After the first days impression of Bucharest, we arranged our first meeting with the local experts (on public space) for Saturday afternoon – with Romeo Cuc, the curator of the exhibition Mnemonics in the Rumanian pavilion at this year Venice Biennale, and Matei David with Alex Oprița, members of the Cișmigiu Civic Initiative Group, which is also part of the Mnemonics exhibition. We met in the Liric Garden, the first project of the group, which is located in the courtyard of a house block. The meeting was fruitful, and it helped us to understand better the situation we have seen the days before.
Romeo Cuc is an architect and one of the authors of the Mnemonics project. The term Mnemonics is linked to the ancient technique of collecting memories: ars memoriae. The exhibition aims to represent the free space in-between Romanian soviet housing blocks through childhood memories. Therefore the logo of a key, a key hanging down on a child’s neck, which symbolises the freedom to play outside and come home independently. So except its main content of presenting different (changing) Romanian approaches to public space, an important feature to chose the project to represent Romania at the biennale was the positive storytelling. The young curator pinned down the issue – he grew up in one of the Soviet blocks, he can mediate the memories. The curating team asked different figures to tell their childhood stories, which were then translated into a playground in the Romanian pavilion. Although they are aware that Romanian culture (art, filmography etc.) is usually represented in a very serious way, this time they decided to omit all the issues traditionally connected to the Soviet housing blocks (such as lack of management of the open spaces, cars parking everywhere, poor quality reconstructions etc.) and to show the communist patrimony in a playful way.

» DATA SECTION:
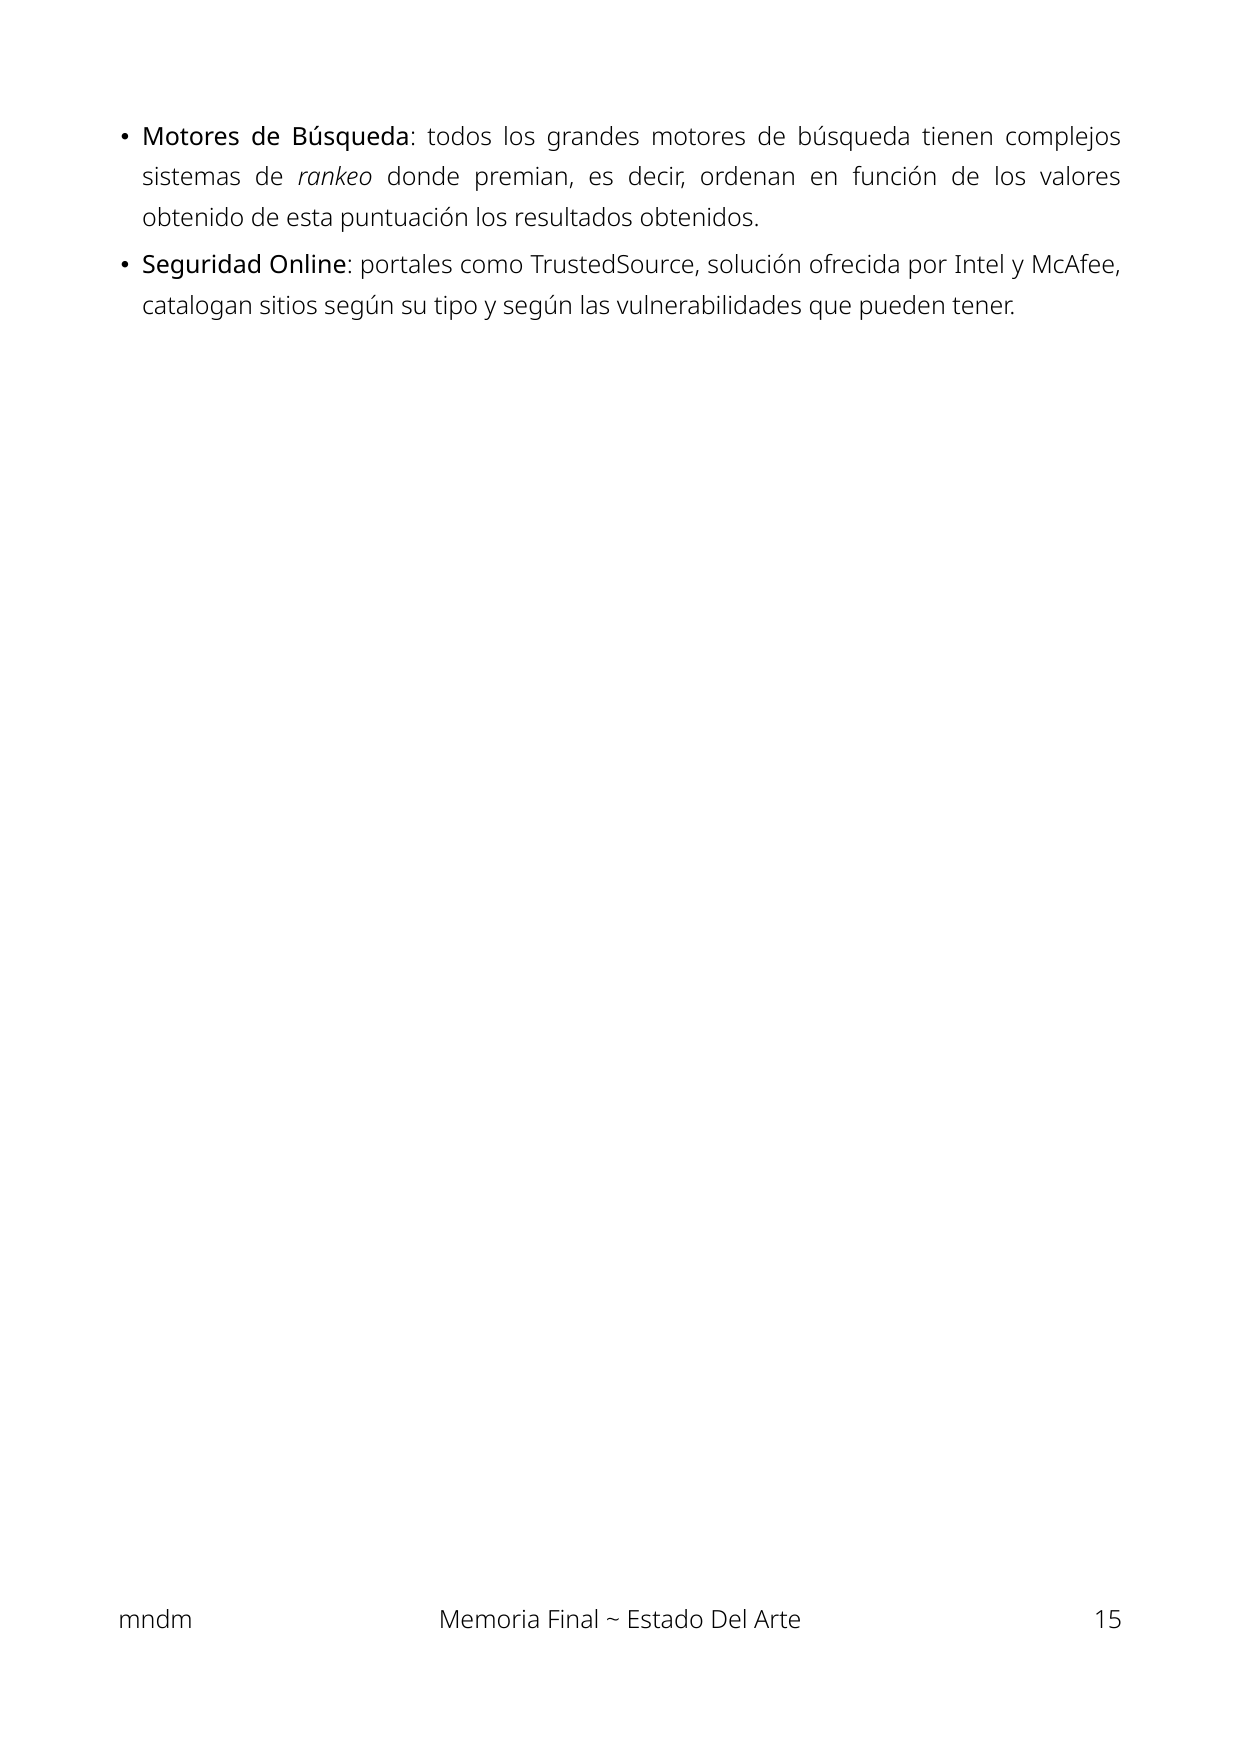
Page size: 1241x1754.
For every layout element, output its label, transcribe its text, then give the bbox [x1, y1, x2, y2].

list Motores de Búsqueda: todos los grandes motores de búsqueda tienen complejos sistemas de rankeo donde premian, es decir, ordenan en función de los valores obtenido de esta puntuación los resultados obtenidos. [121, 118, 1122, 234]
list Seguridad Online: portales como TrustedSource, solución ofrecida por Intel y McAfee, catalogan sitios según su tipo y según las vulnerabilidades que pueden tener. [121, 247, 1122, 322]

» REQUIRED WORK:
**1)** From the text on Bucharest and the Mnemonics exhibition, print the passage starting with "After the first" and going on through "the days before.".
**2)** In the text on Bucharest and the Mnemonics exhibition, what does the key hanging down on a child's neck symbolize?

» IN RESPONSE:
**1)**
After the first days impression of Bucharest, we arranged our first meeting with the local experts (on public space) for Saturday afternoon – with Romeo Cuc, the curator of the exhibition Mnemonics in the Rumanian pavilion at this year Venice Biennale, and Matei David with Alex Oprița, members of the Cișmigiu Civic Initiative Group, which is also part of the Mnemonics exhibition. We met in the Liric Garden, the first project of the group, which is located in the courtyard of a house block. The meeting was fruitful, and it helped us to understand better the situation we have seen the days before.

**2)** The freedom to play outside and come home independently.